(Task directions):
Reproduce the whole of the records exactly, and make sure no picture is carried into the result.

(Material provided):
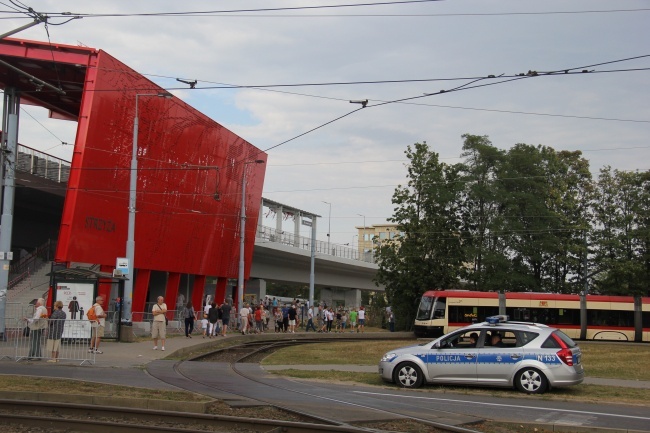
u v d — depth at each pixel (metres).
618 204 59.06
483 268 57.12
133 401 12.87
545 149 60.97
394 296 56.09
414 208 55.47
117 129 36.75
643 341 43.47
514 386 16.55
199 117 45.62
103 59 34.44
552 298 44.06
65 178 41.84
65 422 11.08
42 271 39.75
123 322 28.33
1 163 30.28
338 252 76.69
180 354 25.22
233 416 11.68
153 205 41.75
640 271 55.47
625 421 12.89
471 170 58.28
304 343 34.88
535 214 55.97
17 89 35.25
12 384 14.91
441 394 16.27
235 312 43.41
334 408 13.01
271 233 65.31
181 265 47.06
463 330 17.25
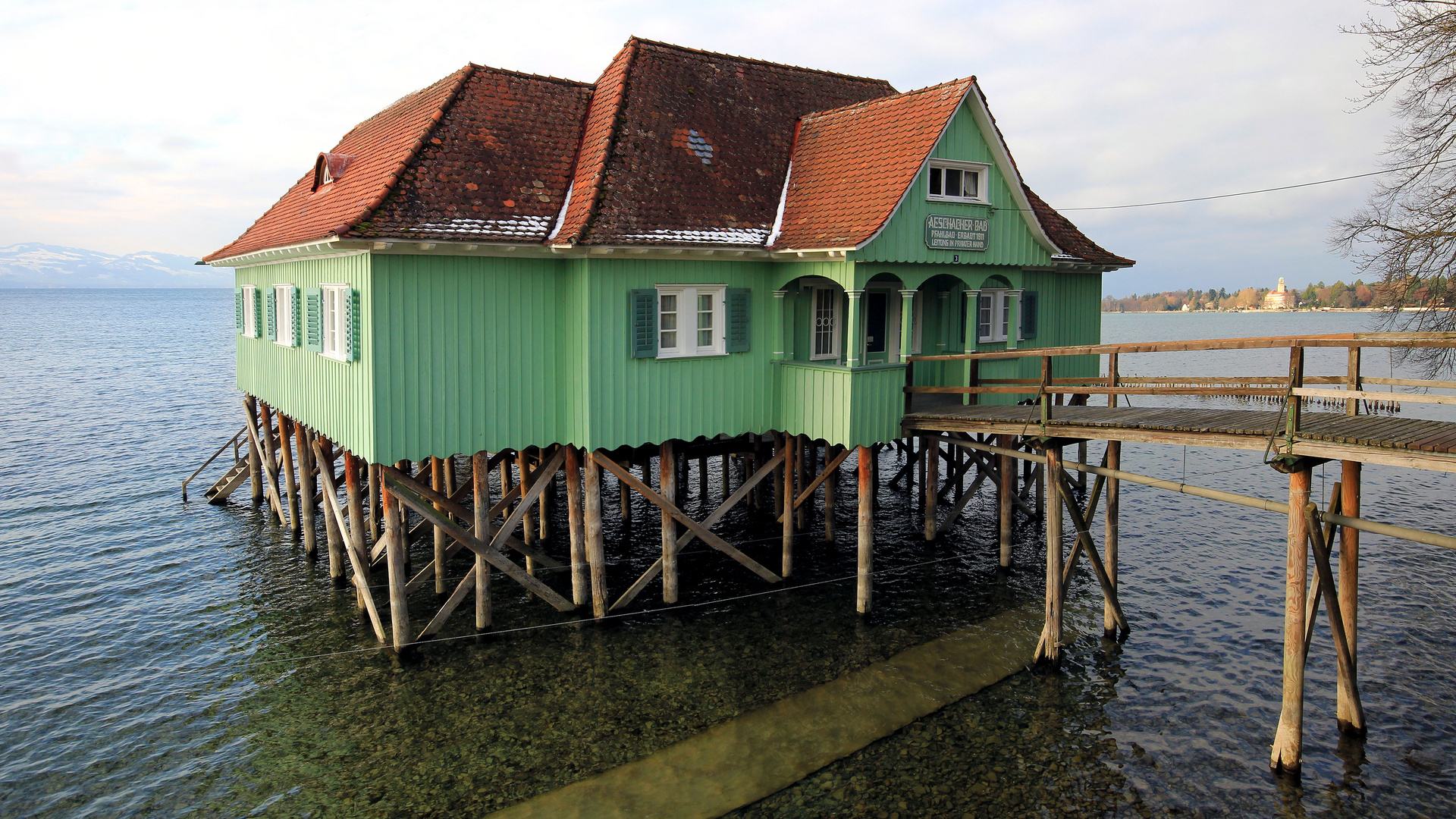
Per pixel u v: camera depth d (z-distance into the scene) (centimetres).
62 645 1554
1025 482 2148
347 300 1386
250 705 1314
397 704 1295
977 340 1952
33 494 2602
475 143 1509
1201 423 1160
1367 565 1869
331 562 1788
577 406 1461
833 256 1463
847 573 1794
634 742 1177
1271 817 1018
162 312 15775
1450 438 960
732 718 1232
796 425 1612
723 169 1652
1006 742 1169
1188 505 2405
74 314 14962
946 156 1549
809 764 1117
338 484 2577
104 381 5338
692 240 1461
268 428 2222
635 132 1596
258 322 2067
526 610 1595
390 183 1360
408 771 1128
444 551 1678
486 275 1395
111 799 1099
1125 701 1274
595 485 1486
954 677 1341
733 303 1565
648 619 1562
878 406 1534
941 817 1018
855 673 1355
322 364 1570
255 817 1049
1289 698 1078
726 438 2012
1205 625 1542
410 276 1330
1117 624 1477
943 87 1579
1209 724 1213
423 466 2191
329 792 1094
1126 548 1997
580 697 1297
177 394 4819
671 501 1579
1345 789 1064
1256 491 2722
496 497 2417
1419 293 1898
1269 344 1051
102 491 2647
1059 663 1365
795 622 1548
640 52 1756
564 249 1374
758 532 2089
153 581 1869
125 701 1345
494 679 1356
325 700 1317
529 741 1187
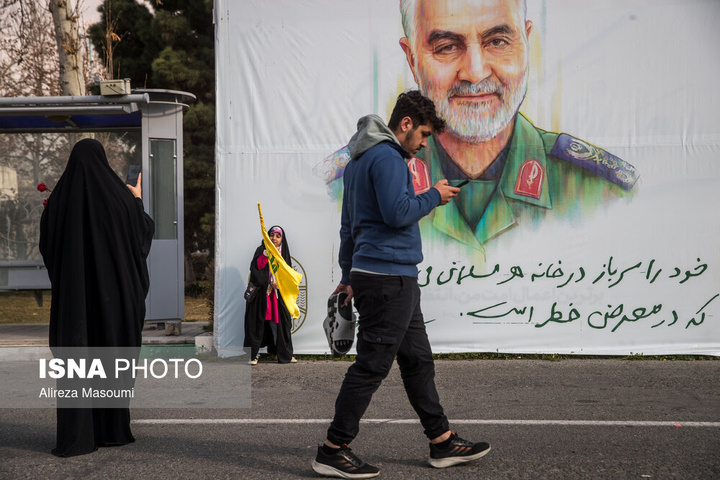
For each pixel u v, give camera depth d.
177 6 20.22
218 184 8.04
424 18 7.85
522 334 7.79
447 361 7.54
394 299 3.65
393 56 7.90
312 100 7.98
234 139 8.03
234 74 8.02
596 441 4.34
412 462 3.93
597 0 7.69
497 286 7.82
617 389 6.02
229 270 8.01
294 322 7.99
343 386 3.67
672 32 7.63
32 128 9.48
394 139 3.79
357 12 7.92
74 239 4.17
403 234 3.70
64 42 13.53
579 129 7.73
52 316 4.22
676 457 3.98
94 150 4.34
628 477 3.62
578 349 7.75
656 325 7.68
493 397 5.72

(Completed exercise):
u v d — depth at each pixel (metres).
618 204 59.06
483 268 57.12
133 401 12.87
545 149 60.97
394 296 56.09
414 208 55.47
117 129 36.75
643 341 43.47
514 386 16.55
199 117 45.62
103 59 34.44
552 298 44.06
65 178 41.84
65 422 11.08
42 271 39.75
123 322 28.33
1 163 30.28
338 252 76.69
180 354 25.22
233 416 11.68
153 205 41.75
640 271 55.47
625 421 12.89
471 170 58.28
304 343 34.88
535 214 55.97
17 89 35.25
12 384 14.91
441 394 16.27
235 312 43.41
334 408 13.01
271 233 65.31
181 265 47.06
463 330 17.25
Per pixel u v: camera depth d (z-distance into the scene) (centimetres).
62 645 1554
1025 482 2148
347 300 1386
250 705 1314
397 704 1295
977 340 1952
33 494 2602
475 143 1509
1201 423 1160
1367 565 1869
331 562 1788
577 406 1461
833 256 1463
847 573 1794
634 742 1177
1271 817 1018
162 312 15775
1450 438 960
732 718 1232
796 425 1612
723 169 1652
1006 742 1169
1188 505 2405
74 314 14962
946 156 1549
809 764 1117
338 484 2577
104 381 5338
692 240 1461
268 428 2222
635 132 1596
258 322 2067
526 610 1595
390 183 1360
408 771 1128
444 551 1678
486 275 1395
111 799 1099
1125 701 1274
595 485 1486
954 677 1341
733 303 1565
648 619 1562
878 406 1534
941 817 1018
855 673 1355
322 364 1570
255 817 1049
1289 698 1078
726 438 2012
1205 625 1542
410 276 1330
1117 624 1477
943 87 1579
1209 724 1213
423 466 2191
329 792 1094
1126 548 1997
580 697 1297
177 394 4819
671 501 1579
1345 789 1064
1256 491 2722
496 497 2417
1419 293 1898
1269 344 1051
102 491 2647
1059 663 1365
795 622 1548
640 52 1756
564 249 1374
758 532 2089
153 581 1869
125 701 1345
494 679 1356
325 700 1317
529 741 1187
For each pixel u v, give camera depth d.
177 6 20.22
218 184 8.04
424 18 7.85
522 334 7.79
447 361 7.54
394 299 3.65
393 56 7.90
312 100 7.98
234 139 8.03
234 74 8.02
596 441 4.34
412 462 3.93
597 0 7.69
497 286 7.82
617 389 6.02
229 270 8.01
294 322 7.99
343 386 3.67
672 32 7.63
32 128 9.48
394 139 3.79
357 12 7.92
74 239 4.17
403 234 3.70
64 42 13.53
579 129 7.73
52 316 4.22
676 457 3.98
94 150 4.34
628 477 3.62
578 349 7.75
656 325 7.68
493 397 5.72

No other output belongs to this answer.